Dataset entries:
....
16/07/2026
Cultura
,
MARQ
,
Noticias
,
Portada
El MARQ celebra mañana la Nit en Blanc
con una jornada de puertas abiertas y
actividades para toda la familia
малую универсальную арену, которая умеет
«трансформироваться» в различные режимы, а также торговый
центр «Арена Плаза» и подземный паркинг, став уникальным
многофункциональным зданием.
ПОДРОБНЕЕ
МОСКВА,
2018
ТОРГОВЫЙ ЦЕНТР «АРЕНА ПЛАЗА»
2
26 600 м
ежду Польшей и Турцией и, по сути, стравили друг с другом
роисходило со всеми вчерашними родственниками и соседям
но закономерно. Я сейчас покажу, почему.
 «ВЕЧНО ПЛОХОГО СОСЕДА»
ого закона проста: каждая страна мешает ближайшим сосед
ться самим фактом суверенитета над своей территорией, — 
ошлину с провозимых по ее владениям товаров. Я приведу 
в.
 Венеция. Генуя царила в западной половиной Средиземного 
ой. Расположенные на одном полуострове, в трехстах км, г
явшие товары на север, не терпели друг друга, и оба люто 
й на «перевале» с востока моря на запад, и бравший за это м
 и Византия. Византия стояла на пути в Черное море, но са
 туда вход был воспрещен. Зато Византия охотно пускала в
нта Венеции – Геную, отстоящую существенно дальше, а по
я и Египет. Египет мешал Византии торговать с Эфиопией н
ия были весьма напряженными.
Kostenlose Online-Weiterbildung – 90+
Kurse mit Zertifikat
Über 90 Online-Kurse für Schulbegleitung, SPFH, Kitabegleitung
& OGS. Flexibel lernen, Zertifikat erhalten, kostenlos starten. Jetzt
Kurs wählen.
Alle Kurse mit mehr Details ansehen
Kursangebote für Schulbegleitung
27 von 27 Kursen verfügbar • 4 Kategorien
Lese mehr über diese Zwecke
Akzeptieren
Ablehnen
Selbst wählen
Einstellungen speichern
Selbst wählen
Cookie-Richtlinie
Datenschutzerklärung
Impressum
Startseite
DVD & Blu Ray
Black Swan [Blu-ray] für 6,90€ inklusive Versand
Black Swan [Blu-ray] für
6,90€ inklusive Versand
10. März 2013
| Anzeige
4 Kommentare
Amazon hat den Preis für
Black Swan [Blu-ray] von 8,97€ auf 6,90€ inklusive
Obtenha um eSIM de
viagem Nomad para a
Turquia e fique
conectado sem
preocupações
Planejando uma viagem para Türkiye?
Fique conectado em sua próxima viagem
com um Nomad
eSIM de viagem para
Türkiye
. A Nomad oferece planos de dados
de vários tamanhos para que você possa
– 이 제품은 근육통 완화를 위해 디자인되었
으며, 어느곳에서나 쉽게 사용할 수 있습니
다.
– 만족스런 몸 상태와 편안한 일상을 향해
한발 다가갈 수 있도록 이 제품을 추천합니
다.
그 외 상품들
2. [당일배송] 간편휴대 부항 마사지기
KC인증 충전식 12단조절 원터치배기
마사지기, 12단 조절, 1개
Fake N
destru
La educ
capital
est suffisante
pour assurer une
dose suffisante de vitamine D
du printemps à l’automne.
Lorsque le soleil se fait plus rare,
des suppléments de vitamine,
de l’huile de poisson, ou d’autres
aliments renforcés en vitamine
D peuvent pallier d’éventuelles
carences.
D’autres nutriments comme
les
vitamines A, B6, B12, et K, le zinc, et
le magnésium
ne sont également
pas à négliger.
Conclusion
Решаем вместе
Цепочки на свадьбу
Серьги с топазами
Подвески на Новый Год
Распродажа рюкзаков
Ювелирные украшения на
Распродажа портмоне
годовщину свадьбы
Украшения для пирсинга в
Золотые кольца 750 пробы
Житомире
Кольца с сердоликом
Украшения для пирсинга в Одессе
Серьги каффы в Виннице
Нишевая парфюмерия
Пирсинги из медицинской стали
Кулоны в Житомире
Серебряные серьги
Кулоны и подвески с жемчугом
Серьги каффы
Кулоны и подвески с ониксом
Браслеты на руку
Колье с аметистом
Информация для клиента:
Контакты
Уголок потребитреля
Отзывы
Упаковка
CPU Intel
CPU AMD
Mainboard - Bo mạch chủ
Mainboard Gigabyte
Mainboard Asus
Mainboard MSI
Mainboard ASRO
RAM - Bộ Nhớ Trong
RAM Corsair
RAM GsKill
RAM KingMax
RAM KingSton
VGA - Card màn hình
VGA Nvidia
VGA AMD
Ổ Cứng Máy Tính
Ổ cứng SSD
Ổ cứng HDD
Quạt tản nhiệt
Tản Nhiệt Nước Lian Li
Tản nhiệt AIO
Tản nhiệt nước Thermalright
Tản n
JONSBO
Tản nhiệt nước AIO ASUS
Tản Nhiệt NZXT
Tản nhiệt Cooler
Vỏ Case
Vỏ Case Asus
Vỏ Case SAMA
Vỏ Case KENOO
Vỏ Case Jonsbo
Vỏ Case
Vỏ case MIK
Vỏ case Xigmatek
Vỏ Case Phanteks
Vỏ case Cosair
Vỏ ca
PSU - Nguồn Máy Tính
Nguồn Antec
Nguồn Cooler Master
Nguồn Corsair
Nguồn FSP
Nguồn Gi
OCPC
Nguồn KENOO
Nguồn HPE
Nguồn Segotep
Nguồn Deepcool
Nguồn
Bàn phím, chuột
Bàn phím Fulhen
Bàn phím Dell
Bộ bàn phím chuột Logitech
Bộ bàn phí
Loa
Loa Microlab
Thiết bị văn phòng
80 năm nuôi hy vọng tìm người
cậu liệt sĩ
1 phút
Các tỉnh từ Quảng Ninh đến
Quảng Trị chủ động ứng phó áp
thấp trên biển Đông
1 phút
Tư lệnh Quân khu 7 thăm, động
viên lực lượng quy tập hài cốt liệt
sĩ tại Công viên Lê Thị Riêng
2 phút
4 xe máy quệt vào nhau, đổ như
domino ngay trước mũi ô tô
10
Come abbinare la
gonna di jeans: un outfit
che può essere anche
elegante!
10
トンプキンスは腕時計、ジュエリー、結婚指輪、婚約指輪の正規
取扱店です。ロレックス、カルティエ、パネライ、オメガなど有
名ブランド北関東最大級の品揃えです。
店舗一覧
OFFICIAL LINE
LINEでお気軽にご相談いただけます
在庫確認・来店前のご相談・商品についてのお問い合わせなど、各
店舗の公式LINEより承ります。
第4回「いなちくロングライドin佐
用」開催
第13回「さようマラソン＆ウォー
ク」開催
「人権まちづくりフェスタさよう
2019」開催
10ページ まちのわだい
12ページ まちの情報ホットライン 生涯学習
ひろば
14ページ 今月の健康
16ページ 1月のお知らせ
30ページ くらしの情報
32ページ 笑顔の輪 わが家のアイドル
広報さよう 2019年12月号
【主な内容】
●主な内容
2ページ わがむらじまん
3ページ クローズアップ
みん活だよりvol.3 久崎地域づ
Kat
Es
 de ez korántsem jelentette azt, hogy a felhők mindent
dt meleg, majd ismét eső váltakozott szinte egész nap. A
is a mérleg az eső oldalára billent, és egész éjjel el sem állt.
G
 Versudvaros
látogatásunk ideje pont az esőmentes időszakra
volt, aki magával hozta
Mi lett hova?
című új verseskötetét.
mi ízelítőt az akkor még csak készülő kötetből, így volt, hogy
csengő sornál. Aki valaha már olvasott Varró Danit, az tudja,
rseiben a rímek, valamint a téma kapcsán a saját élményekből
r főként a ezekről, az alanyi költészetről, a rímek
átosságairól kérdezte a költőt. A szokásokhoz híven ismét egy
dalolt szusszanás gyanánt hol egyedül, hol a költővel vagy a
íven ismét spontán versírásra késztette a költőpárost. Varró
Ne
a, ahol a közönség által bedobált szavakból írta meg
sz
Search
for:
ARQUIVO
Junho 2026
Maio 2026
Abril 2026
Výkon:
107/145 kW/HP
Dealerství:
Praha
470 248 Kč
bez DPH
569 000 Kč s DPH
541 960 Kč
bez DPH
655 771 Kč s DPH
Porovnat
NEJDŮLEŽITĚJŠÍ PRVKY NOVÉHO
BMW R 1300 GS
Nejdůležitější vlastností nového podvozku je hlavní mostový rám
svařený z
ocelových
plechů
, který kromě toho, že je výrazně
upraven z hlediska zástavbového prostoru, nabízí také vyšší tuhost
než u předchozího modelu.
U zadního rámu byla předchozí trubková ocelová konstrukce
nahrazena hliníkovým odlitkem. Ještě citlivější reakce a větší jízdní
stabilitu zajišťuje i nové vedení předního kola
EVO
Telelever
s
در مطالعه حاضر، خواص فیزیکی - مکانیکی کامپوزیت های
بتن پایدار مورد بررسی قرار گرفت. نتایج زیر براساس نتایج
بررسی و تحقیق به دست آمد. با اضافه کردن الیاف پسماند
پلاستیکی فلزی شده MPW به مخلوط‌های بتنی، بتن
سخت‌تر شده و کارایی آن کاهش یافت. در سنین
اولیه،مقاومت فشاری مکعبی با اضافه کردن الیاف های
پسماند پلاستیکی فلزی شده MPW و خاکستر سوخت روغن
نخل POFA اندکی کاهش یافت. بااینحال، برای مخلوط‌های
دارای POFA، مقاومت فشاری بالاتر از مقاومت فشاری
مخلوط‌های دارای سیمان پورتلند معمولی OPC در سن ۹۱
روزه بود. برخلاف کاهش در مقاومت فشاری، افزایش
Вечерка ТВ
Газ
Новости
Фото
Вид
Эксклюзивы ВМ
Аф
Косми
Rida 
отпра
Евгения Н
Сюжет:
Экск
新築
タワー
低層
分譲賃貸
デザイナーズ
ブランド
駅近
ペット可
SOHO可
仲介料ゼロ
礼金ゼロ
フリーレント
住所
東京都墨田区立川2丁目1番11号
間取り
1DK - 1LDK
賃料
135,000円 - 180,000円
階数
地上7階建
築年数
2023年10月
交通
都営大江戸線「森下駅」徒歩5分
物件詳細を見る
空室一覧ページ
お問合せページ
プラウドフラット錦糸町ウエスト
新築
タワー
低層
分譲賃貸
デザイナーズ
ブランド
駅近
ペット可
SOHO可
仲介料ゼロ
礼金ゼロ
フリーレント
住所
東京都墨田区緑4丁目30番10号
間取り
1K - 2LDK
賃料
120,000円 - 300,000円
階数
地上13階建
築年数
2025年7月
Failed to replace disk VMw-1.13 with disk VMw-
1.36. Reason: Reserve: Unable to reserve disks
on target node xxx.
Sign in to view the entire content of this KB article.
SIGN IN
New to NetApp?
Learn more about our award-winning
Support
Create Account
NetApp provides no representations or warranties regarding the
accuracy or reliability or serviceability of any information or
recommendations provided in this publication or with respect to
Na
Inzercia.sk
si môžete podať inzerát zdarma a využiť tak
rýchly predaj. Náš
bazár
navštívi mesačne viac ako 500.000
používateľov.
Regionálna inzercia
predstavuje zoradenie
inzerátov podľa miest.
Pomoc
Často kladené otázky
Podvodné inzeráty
....
WORK INSTRUCTION: Restate word for word the lines above, beginning with the one that contains "predstavuje zoradenie" and ending with the last line.

RESPONSE TO THIS EXERCISE:
predstavuje zoradenie
inzerátov podľa miest.
Pomoc
Často kladené otázky
Podvodné inzeráty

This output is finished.